It has now been three years since Freddie Gray was pulled from the back of a Baltimore police van with fatal spinal cord injuries, and the process to ensure a similar incident never happens again is still very much underway.

Although it is now clear that no single officer will ever be held accountable in Gray’s death, the Police Department is still being forced to confront on a daily basis the internal shortcomings and abuses Gray’s death laid bare.

Three years later, Freddie Gray’s legacy in Baltimore is still being written.

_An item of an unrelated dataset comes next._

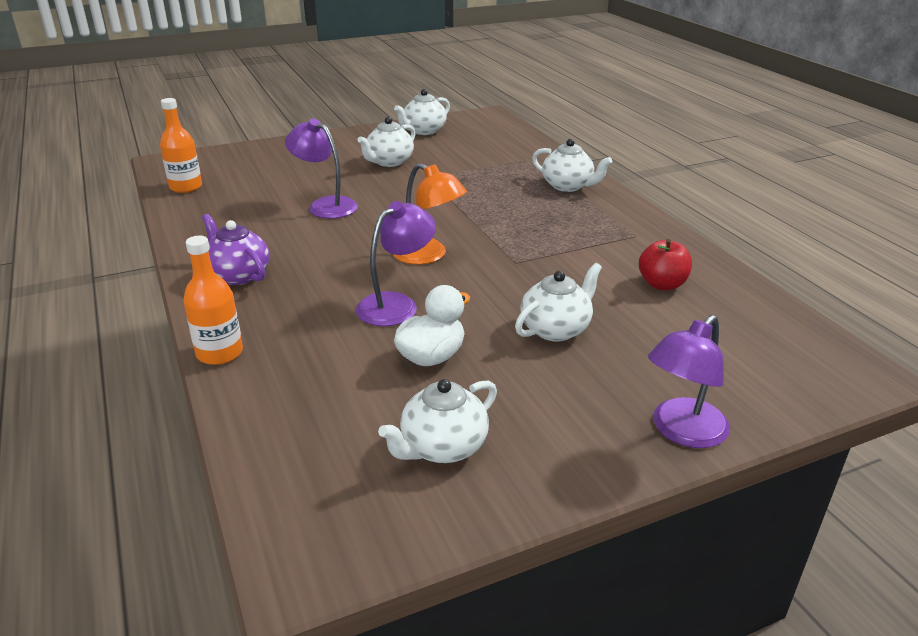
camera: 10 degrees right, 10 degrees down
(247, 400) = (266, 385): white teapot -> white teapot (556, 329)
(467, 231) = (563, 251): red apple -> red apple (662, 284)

Today, for instance, officials with the city, the Police Department and the U.S. Department of Justice are scheduled to meet in U.S. District Court downtown to discuss progress in three specific problem areas spotlighted by the Gray case and identified for reform under the parties’ sweeping consent decree: transportation of detainees, misconduct investigations and discipline, and the use of force by police officers.

Police say they will discuss the replacement of vans, like the one Gray was transported in, with newer vehicles that have a better design for securing detainees and functioning cameras to observe their actions and those of officers handling them.

Officials will discuss efforts to overhaul the complaint process, to improve how citizens’ grievances are handled along with other identified violations of policy, and to retrain supervisors to better oversee the officers under them.

And they will discuss a revamped use-of-force policy that narrows the circumstances under which officers are allowed to put their hands on — or use weapons against — citizens and mandates enhanced reporting requirements whenever they do.

These issues were all central to Gray’s case, but they also affect scores of other residents on a regular basis. The changes being implemented are all now part of Gray’s legacy.

Gray was arrested April 12, 2015, and placed in handcuffs and leg shackles in the back of a police van. Forty-five minutes later, after a roundabout route through the city during which the van made multiple stops, Gray, still in the rear of the van, was found unresponsive. He died a week later. He was 25.

After his death, there were widespread protests against police brutality, and riots erupted. The National Guard was called into the city, and a weeklong curfew was instituted. The Justice Department announced a sweeping investigation into the Police Department, which resulted in the consent decree being signed last year. And Gray’s family was awarded $6.4 million in a civil settlement with the city.

Six officers involved in Gray’s arrest were charged in criminal court, but none were convicted. The Justice Department declined to bring federal charges against the officers. And Police Commissioner Kevin Davis, who was fired earlier this year, decided to drop the last disciplinary charges against an officer in the case in November, after internal trial boards cleared other officers facing similar administrative charges.

This will be the first anniversary of Gray’s death on which no officer is facing discipline in any way. That chapter has closed.

But broader accountability from the department for its vast deficiencies, which Gray’s death put under a global microscope, is still possible, and will have an impact far greater than the prosecution of six officers ever could.

That chapter is still being written — and it may be the most important one yet.